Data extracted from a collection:
===============

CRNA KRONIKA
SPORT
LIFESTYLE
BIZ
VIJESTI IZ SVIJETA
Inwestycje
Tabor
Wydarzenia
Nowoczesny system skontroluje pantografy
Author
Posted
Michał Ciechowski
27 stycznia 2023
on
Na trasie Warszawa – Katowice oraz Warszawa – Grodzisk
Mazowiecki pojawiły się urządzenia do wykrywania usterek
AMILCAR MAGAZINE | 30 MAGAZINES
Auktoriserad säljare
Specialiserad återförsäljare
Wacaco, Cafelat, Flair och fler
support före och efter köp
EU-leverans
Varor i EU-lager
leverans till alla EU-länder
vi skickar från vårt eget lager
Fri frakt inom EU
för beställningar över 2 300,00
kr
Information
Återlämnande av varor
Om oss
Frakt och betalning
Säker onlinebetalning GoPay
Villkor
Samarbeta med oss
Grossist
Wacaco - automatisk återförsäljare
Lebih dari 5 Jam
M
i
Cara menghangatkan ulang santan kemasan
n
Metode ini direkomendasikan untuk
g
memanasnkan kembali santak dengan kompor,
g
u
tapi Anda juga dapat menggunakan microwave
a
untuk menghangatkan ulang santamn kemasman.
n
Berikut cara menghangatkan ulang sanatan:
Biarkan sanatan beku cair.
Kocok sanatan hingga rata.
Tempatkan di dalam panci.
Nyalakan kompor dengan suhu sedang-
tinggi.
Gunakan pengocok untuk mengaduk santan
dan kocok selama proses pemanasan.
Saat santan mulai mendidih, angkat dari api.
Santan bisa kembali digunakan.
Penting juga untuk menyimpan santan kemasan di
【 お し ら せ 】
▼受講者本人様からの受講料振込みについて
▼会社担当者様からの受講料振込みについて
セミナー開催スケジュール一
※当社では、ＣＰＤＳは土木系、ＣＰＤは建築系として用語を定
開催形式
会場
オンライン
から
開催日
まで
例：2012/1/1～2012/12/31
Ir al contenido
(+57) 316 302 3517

===============

Duplicate every line of the listing above verbatim, preserving the original order, characters, and line breaks.

CRNA KRONIKA
SPORT
LIFESTYLE
BIZ
VIJESTI IZ SVIJETA
Inwestycje
Tabor
Wydarzenia
Nowoczesny system skontroluje pantografy
Author
Posted
Michał Ciechowski
27 stycznia 2023
on
Na trasie Warszawa – Katowice oraz Warszawa – Grodzisk
Mazowiecki pojawiły się urządzenia do wykrywania usterek
AMILCAR MAGAZINE | 30 MAGAZINES
Auktoriserad säljare
Specialiserad återförsäljare
Wacaco, Cafelat, Flair och fler
support före och efter köp
EU-leverans
Varor i EU-lager
leverans till alla EU-länder
vi skickar från vårt eget lager
Fri frakt inom EU
för beställningar över 2 300,00
kr
Information
Återlämnande av varor
Om oss
Frakt och betalning
Säker onlinebetalning GoPay
Villkor
Samarbeta med oss
Grossist
Wacaco - automatisk återförsäljare
Lebih dari 5 Jam
M
i
Cara menghangatkan ulang santan kemasan
n
Metode ini direkomendasikan untuk
g
memanasnkan kembali santak dengan kompor,
g
u
tapi Anda juga dapat menggunakan microwave
a
untuk menghangatkan ulang santamn kemasman.
n
Berikut cara menghangatkan ulang sanatan:
Biarkan sanatan beku cair.
Kocok sanatan hingga rata.
Tempatkan di dalam panci.
Nyalakan kompor dengan suhu sedang-
tinggi.
Gunakan pengocok untuk mengaduk santan
dan kocok selama proses pemanasan.
Saat santan mulai mendidih, angkat dari api.
Santan bisa kembali digunakan.
Penting juga untuk menyimpan santan kemasan di
【 お し ら せ 】
▼受講者本人様からの受講料振込みについて
▼会社担当者様からの受講料振込みについて
セミナー開催スケジュール一
※当社では、ＣＰＤＳは土木系、ＣＰＤは建築系として用語を定
開催形式
会場
オンライン
から
開催日
まで
例：2012/1/1～2012/12/31
Ir al contenido
(+57) 316 302 3517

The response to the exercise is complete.